I tried to hide my disappointment. Wednesday was the last day before graduation. That was cutting it close. I tried not to brood on the two hour drive home.
Tuesday I filed my dissertation, officially becoming Dr. MyFirst1000, and fixed my FAA paperwork. Wednesday I woke up at 5am and started the trek back to Apple Valley. We were in the air by 8. The morning air was still crisp and smooth.
The checkride itself was surprisingly anti-climactic. We did all the same procedures I’d practiced many times over. My only moment of panic was when the instructor wanted to test my unusual attitude recovery under the hood -- and I realized my hood was in my apartment, a hundred miles away. I kicked myself for letting such a minor detail ruin such a meticulously constructed plan.
“It’s okay, we can improvise,” the examiner said. He reached into the back, pulled out the bulky sun shield, and used it to cover just my half of the windscreen.
As we entered the pattern for my last landing, I looked out at the landscape, trying to capture the moment. I noticed a dust devil far away, tearing its way across the empty desert floor. I smiled: I sure knew what that was after my encounter with one the week before!
“There’s a dust devil out there," I idly observed. "I saw one of those last week.”
“So … you’re feeling pretty relaxed about the exam, huh?”
I made my last landing and parked. The examiner pulled a portable printer out of his bag which clicked and whirred. Then he handed me a white piece of paper. It was a Temporary Airman Certificate with my name on it!
I couldn’t believe it -- I’d done it! I was a pilot!
Part II: Gary Busey
I said goodbye to the examiner, the FBO owner, and her cat, and started my journey home. The drive went quickly as I turned the recent events over in my head: I was now a PhD. I was now a pilot. What a week!
I tried to call my girlfriend; got her voicemail. Called another buddy of mine; he wasn’t in the office. I couldn’t tell my family; tomorrow was the big reveal. I had my most exciting news in a year and no one was around to hear. How frustrating!
Back in Santa Monica, just a few miles from home, I got caught in horrible afternoon traffic -- and that’s when the exhaustion hit me. I’d been driving and flying since 5am. Traffic inched forward one car-length at a time and I struggled to keep my eyes open. I also gradually became aware of a really foul odor of tobacco. I’d been in the smoky flight school for 3 hours, I mused; some had stuck to my clothing.
“Don’t you just want to grab a shotgun and clear all these fuckers out?”
I turned. In the lane to my left was a long, shiny, brand new Cadillac. A man’s arm was sitting on the passenger-side window sill. He was holding a giant cigar. The smoke was wafting into my car. I turned, and there, sitting in the passenger seat, teeth gleaming, was Gary Fucking Busey. I felt delirious with exhaustion and wasn’t sure this was actually happening.

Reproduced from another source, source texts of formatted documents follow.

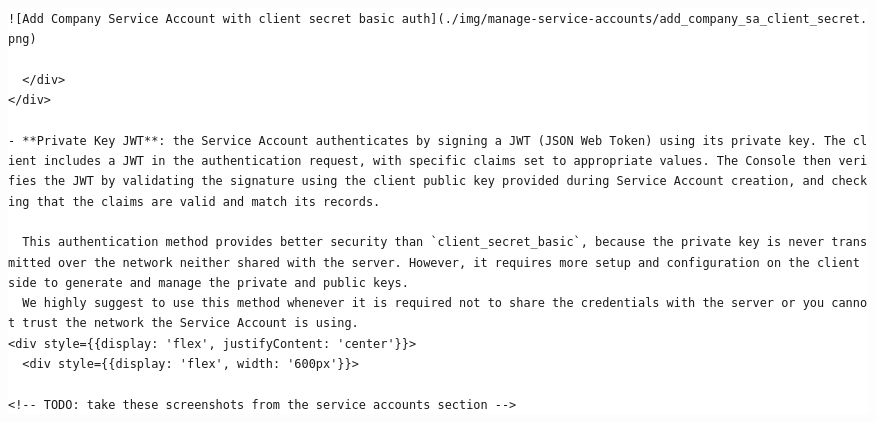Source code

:     ![Add Company Service Account with client secret basic auth](./img/manage-service-accounts/add_company_sa_client_secret.png)

      </div>
    </div>

    - **Private Key JWT**: the Service Account authenticates by signing a JWT (JSON Web Token) using its private key. The client includes a JWT in the authentication request, with specific claims set to appropriate values. The Console then verifies the JWT by validating the signature using the client public key provided during Service Account creation, and checking that the claims are valid and match its records.  
    
      This authentication method provides better security than `client_secret_basic`, because the private key is never transmitted over the network neither shared with the server. However, it requires more setup and configuration on the client side to generate and manage the private and public keys.  
      We highly suggest to use this method whenever it is required not to share the credentials with the server or you cannot trust the network the Service Account is using.
    <div style={{display: 'flex', justifyContent: 'center'}}>
      <div style={{display: 'flex', width: '600px'}}>
    
    <!-- TODO: take these screenshots from the service accounts section -->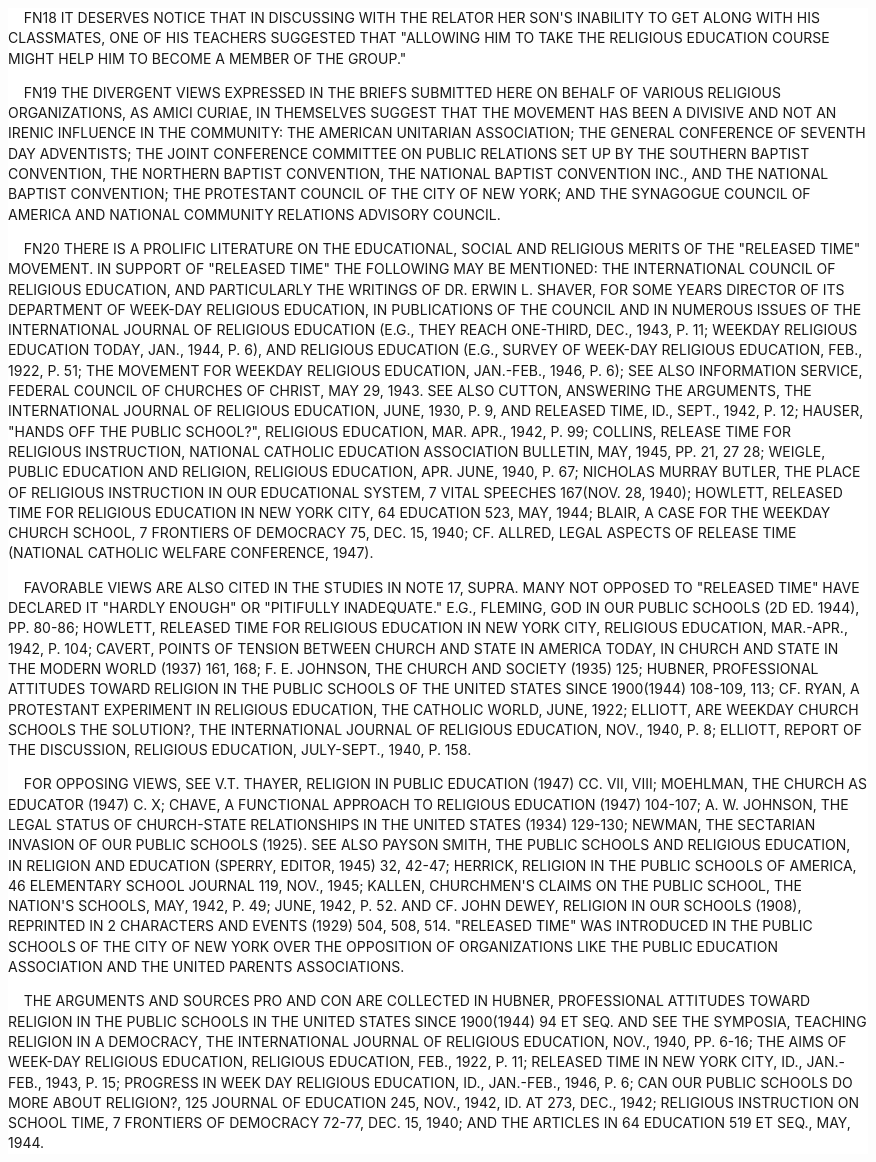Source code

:     FN18  IT DESERVES NOTICE THAT IN DISCUSSING WITH THE RELATOR HER SON'S INABILITY TO GET ALONG WITH HIS CLASSMATES, ONE OF HIS TEACHERS SUGGESTED THAT "ALLOWING HIM TO TAKE THE RELIGIOUS EDUCATION COURSE MIGHT HELP HIM TO BECOME A MEMBER OF THE GROUP."

    FN19  THE DIVERGENT VIEWS EXPRESSED IN THE BRIEFS SUBMITTED HERE ON BEHALF OF VARIOUS RELIGIOUS ORGANIZATIONS, AS AMICI CURIAE, IN THEMSELVES SUGGEST THAT THE MOVEMENT HAS BEEN A DIVISIVE AND NOT AN IRENIC INFLUENCE IN THE COMMUNITY:  THE AMERICAN UNITARIAN ASSOCIATION; THE GENERAL CONFERENCE OF SEVENTH DAY ADVENTISTS; THE JOINT CONFERENCE COMMITTEE ON PUBLIC RELATIONS SET UP BY THE SOUTHERN BAPTIST CONVENTION, THE NORTHERN BAPTIST CONVENTION, THE NATIONAL BAPTIST CONVENTION INC., AND THE NATIONAL BAPTIST CONVENTION; THE PROTESTANT COUNCIL OF THE CITY OF NEW YORK; AND THE SYNAGOGUE COUNCIL OF AMERICA AND NATIONAL COMMUNITY RELATIONS ADVISORY COUNCIL.

    FN20  THERE IS A PROLIFIC LITERATURE ON THE EDUCATIONAL, SOCIAL AND RELIGIOUS MERITS OF THE "RELEASED TIME" MOVEMENT.  IN SUPPORT OF "RELEASED TIME" THE FOLLOWING MAY BE MENTIONED:  THE INTERNATIONAL COUNCIL OF RELIGIOUS EDUCATION, AND PARTICULARLY THE WRITINGS OF DR. ERWIN L. SHAVER, FOR SOME YEARS DIRECTOR OF ITS DEPARTMENT OF WEEK-DAY RELIGIOUS EDUCATION, IN PUBLICATIONS OF THE COUNCIL AND IN NUMEROUS ISSUES OF THE INTERNATIONAL JOURNAL OF RELIGIOUS EDUCATION (E.G., THEY REACH ONE-THIRD, DEC., 1943, P. 11; WEEKDAY RELIGIOUS EDUCATION TODAY, JAN., 1944, P. 6), AND RELIGIOUS EDUCATION (E.G., SURVEY OF WEEK-DAY RELIGIOUS EDUCATION, FEB., 1922, P. 51; THE MOVEMENT FOR WEEKDAY RELIGIOUS EDUCATION, JAN.-FEB., 1946, P. 6); SEE ALSO INFORMATION SERVICE, FEDERAL COUNCIL OF CHURCHES OF CHRIST, MAY 29, 1943.  SEE ALSO CUTTON, ANSWERING THE ARGUMENTS, THE INTERNATIONAL JOURNAL OF RELIGIOUS EDUCATION, JUNE, 1930, P. 9, AND RELEASED TIME, ID., SEPT., 1942, P. 12; HAUSER, "HANDS OFF THE PUBLIC SCHOOL?", RELIGIOUS EDUCATION, MAR. APR., 1942, P. 99; COLLINS, RELEASE TIME FOR RELIGIOUS INSTRUCTION, NATIONAL CATHOLIC EDUCATION ASSOCIATION BULLETIN, MAY, 1945, PP. 21, 27 28; WEIGLE, PUBLIC EDUCATION AND RELIGION, RELIGIOUS EDUCATION, APR. JUNE, 1940, P. 67; NICHOLAS MURRAY BUTLER, THE PLACE OF RELIGIOUS INSTRUCTION IN OUR EDUCATIONAL SYSTEM, 7 VITAL SPEECHES 167(NOV.  28, 1940); HOWLETT, RELEASED TIME FOR RELIGIOUS EDUCATION IN NEW YORK CITY, 64 EDUCATION 523, MAY, 1944; BLAIR, A CASE FOR THE WEEKDAY CHURCH SCHOOL, 7 FRONTIERS OF DEMOCRACY 75, DEC. 15, 1940; CF. ALLRED, LEGAL ASPECTS OF RELEASE TIME (NATIONAL CATHOLIC WELFARE CONFERENCE, 1947).

    FAVORABLE VIEWS ARE ALSO CITED IN THE STUDIES IN NOTE 17, SUPRA.  MANY NOT OPPOSED TO "RELEASED TIME" HAVE DECLARED IT "HARDLY ENOUGH" OR "PITIFULLY INADEQUATE."  E.G., FLEMING, GOD IN OUR PUBLIC SCHOOLS (2D ED. 1944), PP. 80-86; HOWLETT, RELEASED TIME FOR RELIGIOUS EDUCATION IN NEW YORK CITY, RELIGIOUS EDUCATION, MAR.-APR., 1942, P. 104; CAVERT, POINTS OF TENSION BETWEEN CHURCH AND STATE IN AMERICA TODAY, IN CHURCH AND STATE IN THE MODERN WORLD (1937) 161, 168; F. E. JOHNSON, THE CHURCH AND SOCIETY (1935) 125; HUBNER, PROFESSIONAL ATTITUDES TOWARD RELIGION IN THE PUBLIC SCHOOLS OF THE UNITED STATES SINCE 1900(1944) 108-109, 113; CF. RYAN, A PROTESTANT EXPERIMENT IN RELIGIOUS EDUCATION, THE CATHOLIC WORLD, JUNE, 1922; ELLIOTT, ARE WEEKDAY CHURCH SCHOOLS THE SOLUTION?, THE INTERNATIONAL JOURNAL OF RELIGIOUS EDUCATION, NOV., 1940, P. 8; ELLIOTT, REPORT OF THE DISCUSSION, RELIGIOUS EDUCATION, JULY-SEPT., 1940, P. 158.

    FOR OPPOSING VIEWS, SEE V.T. THAYER, RELIGION IN PUBLIC EDUCATION (1947) CC. VII, VIII; MOEHLMAN, THE CHURCH AS EDUCATOR (1947) C. X; CHAVE, A FUNCTIONAL APPROACH TO RELIGIOUS EDUCATION (1947) 104-107; A. W. JOHNSON, THE LEGAL STATUS OF CHURCH-STATE RELATIONSHIPS IN THE UNITED STATES (1934) 129-130; NEWMAN, THE SECTARIAN INVASION OF OUR PUBLIC SCHOOLS (1925).  SEE ALSO PAYSON SMITH, THE PUBLIC SCHOOLS AND RELIGIOUS EDUCATION, IN RELIGION AND EDUCATION (SPERRY, EDITOR, 1945) 32, 42-47; HERRICK, RELIGION IN THE PUBLIC SCHOOLS OF AMERICA, 46 ELEMENTARY SCHOOL JOURNAL 119, NOV., 1945; KALLEN, CHURCHMEN'S CLAIMS ON THE PUBLIC SCHOOL, THE NATION'S SCHOOLS, MAY, 1942, P. 49; JUNE, 1942, P. 52.  AND CF. JOHN DEWEY, RELIGION IN OUR SCHOOLS (1908), REPRINTED IN 2 CHARACTERS AND EVENTS (1929) 504, 508, 514.  "RELEASED TIME" WAS INTRODUCED IN THE PUBLIC SCHOOLS OF THE CITY OF NEW YORK OVER THE OPPOSITION OF ORGANIZATIONS LIKE THE PUBLIC EDUCATION ASSOCIATION AND THE UNITED PARENTS ASSOCIATIONS.

    THE ARGUMENTS AND SOURCES PRO AND CON ARE COLLECTED IN HUBNER, PROFESSIONAL ATTITUDES TOWARD RELIGION IN THE PUBLIC SCHOOLS IN THE UNITED STATES SINCE 1900(1944) 94 ET SEQ. AND SEE THE SYMPOSIA, TEACHING RELIGION IN A DEMOCRACY, THE INTERNATIONAL JOURNAL OF RELIGIOUS EDUCATION, NOV., 1940, PP. 6-16; THE AIMS OF WEEK-DAY RELIGIOUS EDUCATION, RELIGIOUS EDUCATION, FEB., 1922, P. 11; RELEASED TIME IN NEW YORK CITY, ID., JAN.-FEB., 1943, P. 15; PROGRESS IN WEEK DAY RELIGIOUS EDUCATION, ID., JAN.-FEB., 1946, P. 6; CAN OUR PUBLIC SCHOOLS DO MORE ABOUT RELIGION?, 125 JOURNAL OF EDUCATION 245, NOV., 1942, ID. AT 273, DEC., 1942; RELIGIOUS INSTRUCTION ON SCHOOL TIME, 7 FRONTIERS OF DEMOCRACY 72-77, DEC. 15, 1940; AND THE ARTICLES IN 64 EDUCATION 519 ET SEQ., MAY, 1944.
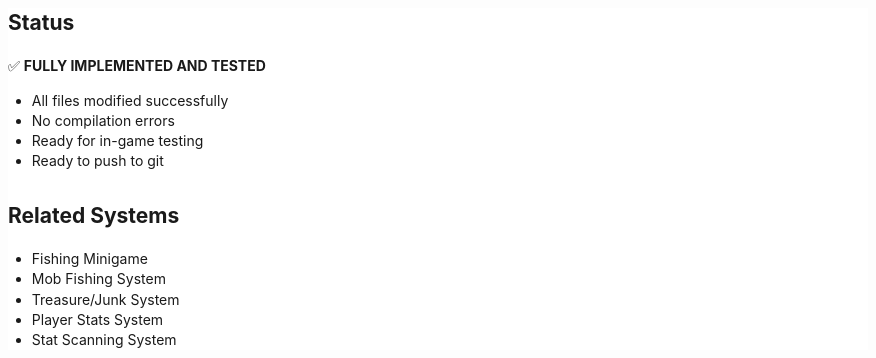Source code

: ## Status
✅ **FULLY IMPLEMENTED AND TESTED**
- All files modified successfully
- No compilation errors
- Ready for in-game testing
- Ready to push to git

## Related Systems
- Fishing Minigame
- Mob Fishing System
- Treasure/Junk System
- Player Stats System
- Stat Scanning System
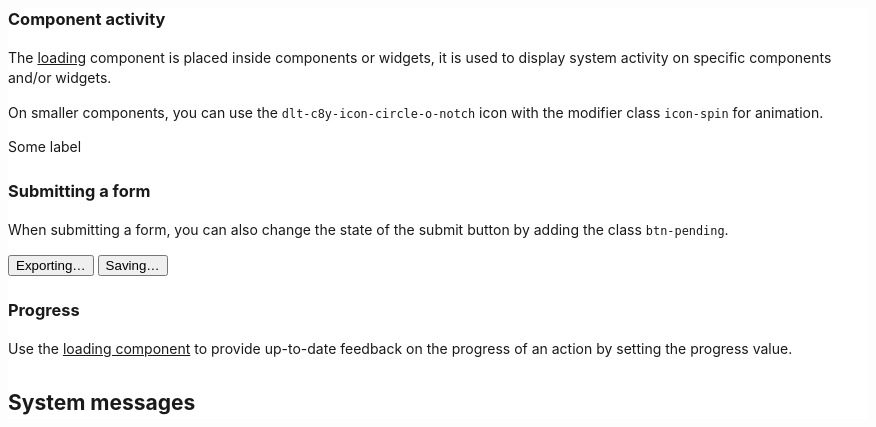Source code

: ### Component activity

The [loading](#/components/feedback/c8y-loading/overview) component is placed inside components or widgets, it is used to
display system activity on specific components and/or widgets.

<div class="c8y-example">
  <div class="d-flex d-col m-b-xs-16">
    <div class="a-s-center">
      <c8y-loading></c8y-loading>
    </div>
  </div>
</div>

On smaller components, you can use the `dlt-c8y-icon-circle-o-notch` icon with the modifier class
`icon-spin` for animation.

<div class="c8y-example">
  <div class="d-flex d-col m-b-xs-16">
    <div class="list-group separator-top">
      <div class="list-group-item">
        <i class="dlt-c8y-icon-circle-o-notch icon-spin"></i>
        Some label
      </div>
    </div>
  </div>
</div>

### Submitting a form

When submitting a form, you can also change the state of the submit button by adding the class
`btn-pending`.

<div class="c8y-example">
  <button type="button" class="btn btn-default btn-pending">
    Exporting…
  </button>
  <button type="button" class="btn btn-primary btn-pending">
    Saving…
  </button>
</div>

### Progress

Use the [loading component](#/components/feedback/c8y-loading/overview) to provide up-to-date feedback on
the progress of an action by setting the progress value.

<div class="c8y-example">
  <c8y-loading [progress]="85" message="Loading 85%"></c8y-loading>
  <c8y-loading [progress]="32" message="Loading 32%"></c8y-loading>
</div>

## System messages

We started to chat. He told me I should watch his new show, I’m With Busey. I told him I would.
“So, how are you doing today, man?”
I blurted out first thing that came to mind: “I just got my private pilot license 3 hours ago!”
Great. I had dozens of friends and family who might like to hear this news, and the first person on earth to hear it is Gary Fucking Busey.
“Congrats, man! That’s fuckin’ great! I’ve got 8 hours in a 172. And my son Jake, he’s got a license too. Did you learn around here?”
“Yeah, right down at Santa Monica Airport,” I said.
“Justice Aviation!” he said excitedly.
“That’s my flight school too!”
The light turned green and his car started to move. In parting, he stuck his arm out the window, pumping his fist with a giant thumbs up -- “Hey man, don’t fly your car! WHOOOOOOO HOOOOOOOOoooooo!”
That evening, I stopped by my flight school. The whiteboard said “CONGRATULATIONS MyFirst1000 -- Private Pilot!”
“You know, I had the strangest conversation on the way over here,” I told a group of instructors who were standing around. “I ran into Gary Busey.”
“Oh, hey, his son trained here!” one said.
“Yeah, I know,” I said, laughing. “He told me.”